When I first saw the 2004 American science fiction action film I, Robot, starring Will Smith, I believed that robots could get to that level at some point, just not in my lifetime. I was wrong, completely wrong.
A few months ago I binge-watched a Netflix Series called 3 Body Problem. In it, there’s an illuminating observation made by an alien race about technology acceleration. The aliens noted that while humans have existed for more than 100,000 years, it took them 90,000 years to discover agriculture and to become farmers rather than hunter-gatherers. However, it took just 10,000 more years for humans to evolve from farmers to industrialists, and a little less than 200 years after the start of the Industrial Revolution to develop atomic power. Just 50 years later, computers were driving the information age. The point is that technology is hurtling forward at warp speed — and it will only get faster. That includes offsite construction.
Tech skeptics often compare offsite construction to auto manufacturing. In 2015, for example, Ford spent $3 billion developing the new F-150 and the automated production processes used to assemble it. Relatively speaking, that was easy. The F-150 has fairly limited variations, the factory robots can be taught every precise move needed to place, weld, or install each part, and each variation can be sold in 49 states.
Homes are more challenging. Every state, as well as many cities and towns, has its very own variation of the I-codes. And when was the last time you saw a car or truck built out of warped and waned wood? We humans haven’t made the construction of our homes an easy process to mass replicate.

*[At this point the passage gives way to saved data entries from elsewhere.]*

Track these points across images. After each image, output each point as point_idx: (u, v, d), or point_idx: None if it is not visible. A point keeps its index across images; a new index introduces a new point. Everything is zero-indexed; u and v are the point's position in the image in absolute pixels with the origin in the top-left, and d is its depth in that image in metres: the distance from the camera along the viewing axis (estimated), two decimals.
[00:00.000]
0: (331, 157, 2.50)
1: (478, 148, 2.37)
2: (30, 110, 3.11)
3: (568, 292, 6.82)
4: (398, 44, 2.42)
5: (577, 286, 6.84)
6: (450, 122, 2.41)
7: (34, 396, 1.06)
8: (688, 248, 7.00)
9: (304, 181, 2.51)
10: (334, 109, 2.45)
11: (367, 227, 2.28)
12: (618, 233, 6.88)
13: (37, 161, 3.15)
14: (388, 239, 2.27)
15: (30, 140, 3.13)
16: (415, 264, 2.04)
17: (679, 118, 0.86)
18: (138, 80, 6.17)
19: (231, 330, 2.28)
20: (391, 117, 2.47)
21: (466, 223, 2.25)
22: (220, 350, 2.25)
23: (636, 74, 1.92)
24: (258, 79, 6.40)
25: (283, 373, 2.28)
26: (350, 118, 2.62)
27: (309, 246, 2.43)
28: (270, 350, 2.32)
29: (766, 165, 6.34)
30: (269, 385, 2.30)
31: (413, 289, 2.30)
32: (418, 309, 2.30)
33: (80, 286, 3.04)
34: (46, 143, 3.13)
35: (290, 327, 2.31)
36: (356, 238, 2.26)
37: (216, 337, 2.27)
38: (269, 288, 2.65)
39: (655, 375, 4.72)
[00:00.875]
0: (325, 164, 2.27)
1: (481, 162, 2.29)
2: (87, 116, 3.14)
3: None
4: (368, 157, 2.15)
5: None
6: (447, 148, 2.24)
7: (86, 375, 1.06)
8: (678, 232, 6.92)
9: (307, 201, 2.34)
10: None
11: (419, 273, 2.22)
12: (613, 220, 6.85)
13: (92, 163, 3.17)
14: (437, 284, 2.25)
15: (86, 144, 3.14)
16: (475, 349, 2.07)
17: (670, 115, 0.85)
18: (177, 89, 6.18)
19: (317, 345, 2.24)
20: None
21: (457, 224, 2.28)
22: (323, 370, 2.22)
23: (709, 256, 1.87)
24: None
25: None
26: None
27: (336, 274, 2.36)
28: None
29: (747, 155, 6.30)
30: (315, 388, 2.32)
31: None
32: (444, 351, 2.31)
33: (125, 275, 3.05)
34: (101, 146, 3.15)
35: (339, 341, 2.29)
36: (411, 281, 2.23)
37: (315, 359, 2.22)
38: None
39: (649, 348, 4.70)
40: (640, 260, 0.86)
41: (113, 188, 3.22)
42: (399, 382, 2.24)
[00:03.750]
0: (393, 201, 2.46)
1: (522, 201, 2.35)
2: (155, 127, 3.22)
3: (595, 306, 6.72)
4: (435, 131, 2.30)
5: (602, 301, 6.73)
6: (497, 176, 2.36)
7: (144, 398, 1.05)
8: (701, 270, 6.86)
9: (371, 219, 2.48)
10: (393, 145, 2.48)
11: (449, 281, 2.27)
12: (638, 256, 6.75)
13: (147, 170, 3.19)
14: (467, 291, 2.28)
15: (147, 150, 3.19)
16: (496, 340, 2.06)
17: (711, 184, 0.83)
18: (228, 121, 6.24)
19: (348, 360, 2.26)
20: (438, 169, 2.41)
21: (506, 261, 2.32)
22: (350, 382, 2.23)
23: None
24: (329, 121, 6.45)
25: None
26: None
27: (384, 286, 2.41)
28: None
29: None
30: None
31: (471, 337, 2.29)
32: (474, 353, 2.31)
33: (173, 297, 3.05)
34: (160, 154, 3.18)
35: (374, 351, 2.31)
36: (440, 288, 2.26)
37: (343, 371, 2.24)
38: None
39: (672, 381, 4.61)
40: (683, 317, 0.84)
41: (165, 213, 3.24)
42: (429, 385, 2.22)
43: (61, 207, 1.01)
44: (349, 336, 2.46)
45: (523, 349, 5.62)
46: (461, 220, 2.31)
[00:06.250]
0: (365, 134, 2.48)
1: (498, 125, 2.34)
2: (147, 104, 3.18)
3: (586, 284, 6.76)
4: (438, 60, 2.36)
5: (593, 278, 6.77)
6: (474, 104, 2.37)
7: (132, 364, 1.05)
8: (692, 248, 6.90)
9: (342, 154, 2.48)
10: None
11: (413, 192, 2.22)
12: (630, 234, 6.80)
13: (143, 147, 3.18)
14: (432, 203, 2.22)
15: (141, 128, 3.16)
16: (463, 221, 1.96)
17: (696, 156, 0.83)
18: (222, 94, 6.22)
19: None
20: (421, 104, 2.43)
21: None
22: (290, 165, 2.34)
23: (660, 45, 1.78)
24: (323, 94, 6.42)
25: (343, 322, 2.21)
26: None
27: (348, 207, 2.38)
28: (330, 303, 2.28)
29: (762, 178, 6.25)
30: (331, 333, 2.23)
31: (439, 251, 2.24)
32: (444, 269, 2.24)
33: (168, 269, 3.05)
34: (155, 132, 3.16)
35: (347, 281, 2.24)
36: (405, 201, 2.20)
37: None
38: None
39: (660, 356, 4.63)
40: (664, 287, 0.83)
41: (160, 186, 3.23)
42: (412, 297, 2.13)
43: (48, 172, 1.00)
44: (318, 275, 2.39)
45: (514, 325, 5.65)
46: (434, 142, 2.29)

But what if an AI-driven robot could sense if a 2×4 was warped, and crown it in the correct direction? What if it could determine that a stud was split and cull it from the build of the wall assembly? And what if you didn’t have to teach any of that to the robot, but it learned and did it all by itself?

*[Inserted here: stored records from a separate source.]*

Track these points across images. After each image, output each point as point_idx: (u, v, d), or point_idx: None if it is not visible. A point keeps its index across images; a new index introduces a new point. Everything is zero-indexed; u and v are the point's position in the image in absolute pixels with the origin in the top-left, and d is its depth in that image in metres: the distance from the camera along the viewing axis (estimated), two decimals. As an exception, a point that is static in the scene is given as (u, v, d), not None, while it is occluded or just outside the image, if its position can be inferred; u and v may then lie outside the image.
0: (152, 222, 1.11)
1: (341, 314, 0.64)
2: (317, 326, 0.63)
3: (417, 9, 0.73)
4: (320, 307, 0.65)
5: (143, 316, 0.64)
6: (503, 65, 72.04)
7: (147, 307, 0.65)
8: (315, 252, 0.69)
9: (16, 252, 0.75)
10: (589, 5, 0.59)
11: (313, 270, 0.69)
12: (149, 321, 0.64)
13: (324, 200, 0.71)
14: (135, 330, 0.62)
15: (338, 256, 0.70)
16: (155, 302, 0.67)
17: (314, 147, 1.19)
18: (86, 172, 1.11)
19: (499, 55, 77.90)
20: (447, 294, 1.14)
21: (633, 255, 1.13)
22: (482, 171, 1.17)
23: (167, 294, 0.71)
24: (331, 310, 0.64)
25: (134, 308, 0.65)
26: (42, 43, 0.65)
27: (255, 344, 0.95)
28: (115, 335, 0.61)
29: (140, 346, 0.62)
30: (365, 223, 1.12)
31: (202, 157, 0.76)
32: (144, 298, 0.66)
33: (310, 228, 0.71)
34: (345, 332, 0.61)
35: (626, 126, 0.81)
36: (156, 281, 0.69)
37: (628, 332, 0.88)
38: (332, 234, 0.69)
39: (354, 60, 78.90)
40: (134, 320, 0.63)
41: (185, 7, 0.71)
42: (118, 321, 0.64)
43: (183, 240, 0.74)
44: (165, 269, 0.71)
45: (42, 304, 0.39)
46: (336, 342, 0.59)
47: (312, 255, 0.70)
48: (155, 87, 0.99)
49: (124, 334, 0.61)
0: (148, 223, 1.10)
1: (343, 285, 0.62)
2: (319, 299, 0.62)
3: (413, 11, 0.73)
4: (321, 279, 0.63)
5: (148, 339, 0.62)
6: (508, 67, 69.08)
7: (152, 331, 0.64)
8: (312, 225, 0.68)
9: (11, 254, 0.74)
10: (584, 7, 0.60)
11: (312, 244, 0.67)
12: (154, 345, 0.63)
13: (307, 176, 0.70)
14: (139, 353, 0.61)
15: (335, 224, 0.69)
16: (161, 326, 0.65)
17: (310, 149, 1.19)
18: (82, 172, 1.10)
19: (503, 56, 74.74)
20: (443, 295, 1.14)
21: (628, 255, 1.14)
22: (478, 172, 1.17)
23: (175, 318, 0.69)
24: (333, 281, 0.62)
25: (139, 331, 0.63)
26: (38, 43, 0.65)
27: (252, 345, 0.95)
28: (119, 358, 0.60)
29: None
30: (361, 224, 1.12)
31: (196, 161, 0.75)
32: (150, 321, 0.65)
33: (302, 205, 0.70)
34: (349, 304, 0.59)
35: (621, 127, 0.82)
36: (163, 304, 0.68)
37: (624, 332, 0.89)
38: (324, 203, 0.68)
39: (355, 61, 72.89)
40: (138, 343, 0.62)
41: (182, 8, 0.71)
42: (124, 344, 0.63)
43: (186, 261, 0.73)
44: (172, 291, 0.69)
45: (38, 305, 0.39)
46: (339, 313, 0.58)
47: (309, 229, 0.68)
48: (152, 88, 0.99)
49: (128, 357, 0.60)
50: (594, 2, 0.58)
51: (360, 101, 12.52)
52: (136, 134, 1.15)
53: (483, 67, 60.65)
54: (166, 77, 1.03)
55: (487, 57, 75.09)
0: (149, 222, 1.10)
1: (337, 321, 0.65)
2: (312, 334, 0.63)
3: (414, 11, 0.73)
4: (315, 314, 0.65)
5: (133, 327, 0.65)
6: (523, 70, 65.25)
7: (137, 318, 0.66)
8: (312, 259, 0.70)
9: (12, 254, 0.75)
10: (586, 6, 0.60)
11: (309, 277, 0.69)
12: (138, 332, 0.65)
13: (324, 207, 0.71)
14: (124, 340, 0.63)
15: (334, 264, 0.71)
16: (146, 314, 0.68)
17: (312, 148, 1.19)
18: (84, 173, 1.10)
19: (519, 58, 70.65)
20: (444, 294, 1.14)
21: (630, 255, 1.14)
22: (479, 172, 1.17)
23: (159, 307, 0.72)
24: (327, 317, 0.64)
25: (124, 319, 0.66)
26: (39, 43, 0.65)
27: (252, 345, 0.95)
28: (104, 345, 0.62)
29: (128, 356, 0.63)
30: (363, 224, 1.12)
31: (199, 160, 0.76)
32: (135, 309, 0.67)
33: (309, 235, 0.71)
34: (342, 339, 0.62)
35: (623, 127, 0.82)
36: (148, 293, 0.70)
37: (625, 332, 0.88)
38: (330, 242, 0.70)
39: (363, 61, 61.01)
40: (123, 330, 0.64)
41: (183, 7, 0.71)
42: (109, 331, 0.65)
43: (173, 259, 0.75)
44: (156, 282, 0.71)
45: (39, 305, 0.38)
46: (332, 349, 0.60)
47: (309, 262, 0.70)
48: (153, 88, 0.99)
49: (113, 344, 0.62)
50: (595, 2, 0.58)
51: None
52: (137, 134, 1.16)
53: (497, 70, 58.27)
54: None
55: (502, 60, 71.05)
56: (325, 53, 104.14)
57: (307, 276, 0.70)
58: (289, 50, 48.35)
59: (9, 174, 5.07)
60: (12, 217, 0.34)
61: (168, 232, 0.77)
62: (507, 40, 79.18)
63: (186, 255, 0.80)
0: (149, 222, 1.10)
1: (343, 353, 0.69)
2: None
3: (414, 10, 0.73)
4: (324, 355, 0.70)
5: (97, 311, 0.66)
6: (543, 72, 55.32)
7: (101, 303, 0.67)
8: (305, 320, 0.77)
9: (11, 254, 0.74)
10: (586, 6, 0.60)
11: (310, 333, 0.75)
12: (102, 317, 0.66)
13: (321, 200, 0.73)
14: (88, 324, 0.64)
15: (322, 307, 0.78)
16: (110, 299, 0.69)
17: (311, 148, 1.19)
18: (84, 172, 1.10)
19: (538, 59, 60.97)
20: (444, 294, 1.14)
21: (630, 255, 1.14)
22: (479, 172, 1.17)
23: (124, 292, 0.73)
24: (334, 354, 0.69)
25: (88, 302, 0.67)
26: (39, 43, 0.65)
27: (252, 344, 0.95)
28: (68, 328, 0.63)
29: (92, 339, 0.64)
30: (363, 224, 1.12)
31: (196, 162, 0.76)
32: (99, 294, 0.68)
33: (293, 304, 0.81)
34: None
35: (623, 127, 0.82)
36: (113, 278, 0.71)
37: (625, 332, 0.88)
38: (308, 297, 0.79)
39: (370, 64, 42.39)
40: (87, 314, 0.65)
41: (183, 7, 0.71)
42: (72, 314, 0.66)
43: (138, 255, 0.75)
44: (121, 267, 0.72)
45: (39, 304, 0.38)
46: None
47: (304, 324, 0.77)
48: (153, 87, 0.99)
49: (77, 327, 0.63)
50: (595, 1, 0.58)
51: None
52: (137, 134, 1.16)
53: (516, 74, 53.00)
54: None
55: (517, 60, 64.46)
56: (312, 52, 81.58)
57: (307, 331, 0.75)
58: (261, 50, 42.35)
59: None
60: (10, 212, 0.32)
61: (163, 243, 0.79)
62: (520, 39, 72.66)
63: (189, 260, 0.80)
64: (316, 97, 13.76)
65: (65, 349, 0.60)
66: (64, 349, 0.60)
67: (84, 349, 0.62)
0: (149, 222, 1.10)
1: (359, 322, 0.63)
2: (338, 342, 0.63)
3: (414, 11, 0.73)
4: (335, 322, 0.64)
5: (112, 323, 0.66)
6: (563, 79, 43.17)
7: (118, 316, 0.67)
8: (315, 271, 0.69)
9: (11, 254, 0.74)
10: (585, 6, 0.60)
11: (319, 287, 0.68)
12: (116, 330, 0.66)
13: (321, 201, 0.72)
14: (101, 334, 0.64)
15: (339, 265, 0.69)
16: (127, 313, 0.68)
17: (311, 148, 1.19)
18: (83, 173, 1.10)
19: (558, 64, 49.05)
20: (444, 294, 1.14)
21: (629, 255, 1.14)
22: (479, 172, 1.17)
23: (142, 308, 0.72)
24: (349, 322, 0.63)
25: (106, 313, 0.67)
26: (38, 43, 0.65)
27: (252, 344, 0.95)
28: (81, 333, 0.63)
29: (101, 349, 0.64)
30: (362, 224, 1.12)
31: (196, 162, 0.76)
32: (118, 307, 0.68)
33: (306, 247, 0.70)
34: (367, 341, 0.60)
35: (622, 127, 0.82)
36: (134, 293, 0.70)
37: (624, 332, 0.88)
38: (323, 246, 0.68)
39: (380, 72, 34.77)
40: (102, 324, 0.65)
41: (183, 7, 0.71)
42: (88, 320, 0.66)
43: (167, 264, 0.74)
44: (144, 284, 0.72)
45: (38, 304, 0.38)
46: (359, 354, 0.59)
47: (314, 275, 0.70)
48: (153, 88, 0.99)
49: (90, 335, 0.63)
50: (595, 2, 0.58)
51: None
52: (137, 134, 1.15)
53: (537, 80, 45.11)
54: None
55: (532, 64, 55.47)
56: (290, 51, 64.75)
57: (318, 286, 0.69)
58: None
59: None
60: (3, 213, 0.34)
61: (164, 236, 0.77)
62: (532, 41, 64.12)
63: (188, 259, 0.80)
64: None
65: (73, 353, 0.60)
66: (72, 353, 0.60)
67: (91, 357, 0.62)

This technology is coming, and once it’s developed, you won’t need three technicians standing by a wall table to fix and rework problems. That will leave the factory with more capital to deploy for robots and automation. We may even be able to follow Moore’s law and double the speed and sophistication of homebuilding technology at half the cost going forward.

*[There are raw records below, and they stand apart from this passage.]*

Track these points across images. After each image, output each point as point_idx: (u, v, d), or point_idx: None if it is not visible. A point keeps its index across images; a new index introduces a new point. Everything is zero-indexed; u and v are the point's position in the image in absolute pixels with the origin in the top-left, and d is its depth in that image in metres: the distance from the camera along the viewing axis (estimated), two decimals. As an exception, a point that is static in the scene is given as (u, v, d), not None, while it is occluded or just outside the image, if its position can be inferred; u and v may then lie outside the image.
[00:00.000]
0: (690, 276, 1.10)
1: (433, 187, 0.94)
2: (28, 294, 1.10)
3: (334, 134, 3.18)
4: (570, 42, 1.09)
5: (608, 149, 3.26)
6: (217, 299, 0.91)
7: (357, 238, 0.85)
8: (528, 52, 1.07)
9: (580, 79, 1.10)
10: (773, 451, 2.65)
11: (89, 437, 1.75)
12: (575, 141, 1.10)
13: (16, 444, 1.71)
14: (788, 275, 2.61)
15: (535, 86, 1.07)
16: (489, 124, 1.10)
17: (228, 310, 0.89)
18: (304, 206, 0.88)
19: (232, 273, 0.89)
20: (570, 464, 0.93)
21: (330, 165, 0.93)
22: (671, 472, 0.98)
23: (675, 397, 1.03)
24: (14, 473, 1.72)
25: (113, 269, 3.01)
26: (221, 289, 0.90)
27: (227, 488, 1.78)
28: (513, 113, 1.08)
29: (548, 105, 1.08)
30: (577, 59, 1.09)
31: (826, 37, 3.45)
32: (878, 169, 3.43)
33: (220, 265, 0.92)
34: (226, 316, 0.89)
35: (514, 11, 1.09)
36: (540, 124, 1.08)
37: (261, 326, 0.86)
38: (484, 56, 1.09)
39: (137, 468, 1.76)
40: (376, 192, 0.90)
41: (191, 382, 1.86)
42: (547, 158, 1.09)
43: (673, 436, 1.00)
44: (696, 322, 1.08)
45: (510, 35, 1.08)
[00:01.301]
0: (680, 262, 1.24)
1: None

Of course, there’s also the question of whether we can use AI to design homes. We can, but design poses a different problem. Most American consumers still fundamentally want their homes to look like those they grew up in, and, in fact, homes today look a lot like they did a few centuries ago, at least on the outside. That’s what the consumer buys. We have most of what was in the Jetson’s home; we just don’t want to live in a structure that looks like the Jetson’s home.
Despite these challenges, I believe that in the very near future technology acceleration will lead to homes that are designed and built faster and better with AI. Will we have failures along the way? Of course we will. And some of them will be expensive failures. But the homebuilding game board is changing under our feet every day.
Winston Churchill once said, “Success is stumbling from failure to failure with no loss of enthusiasm.” That’s apropos for AI in homebuilding and I for one, am enthusiastic about the future!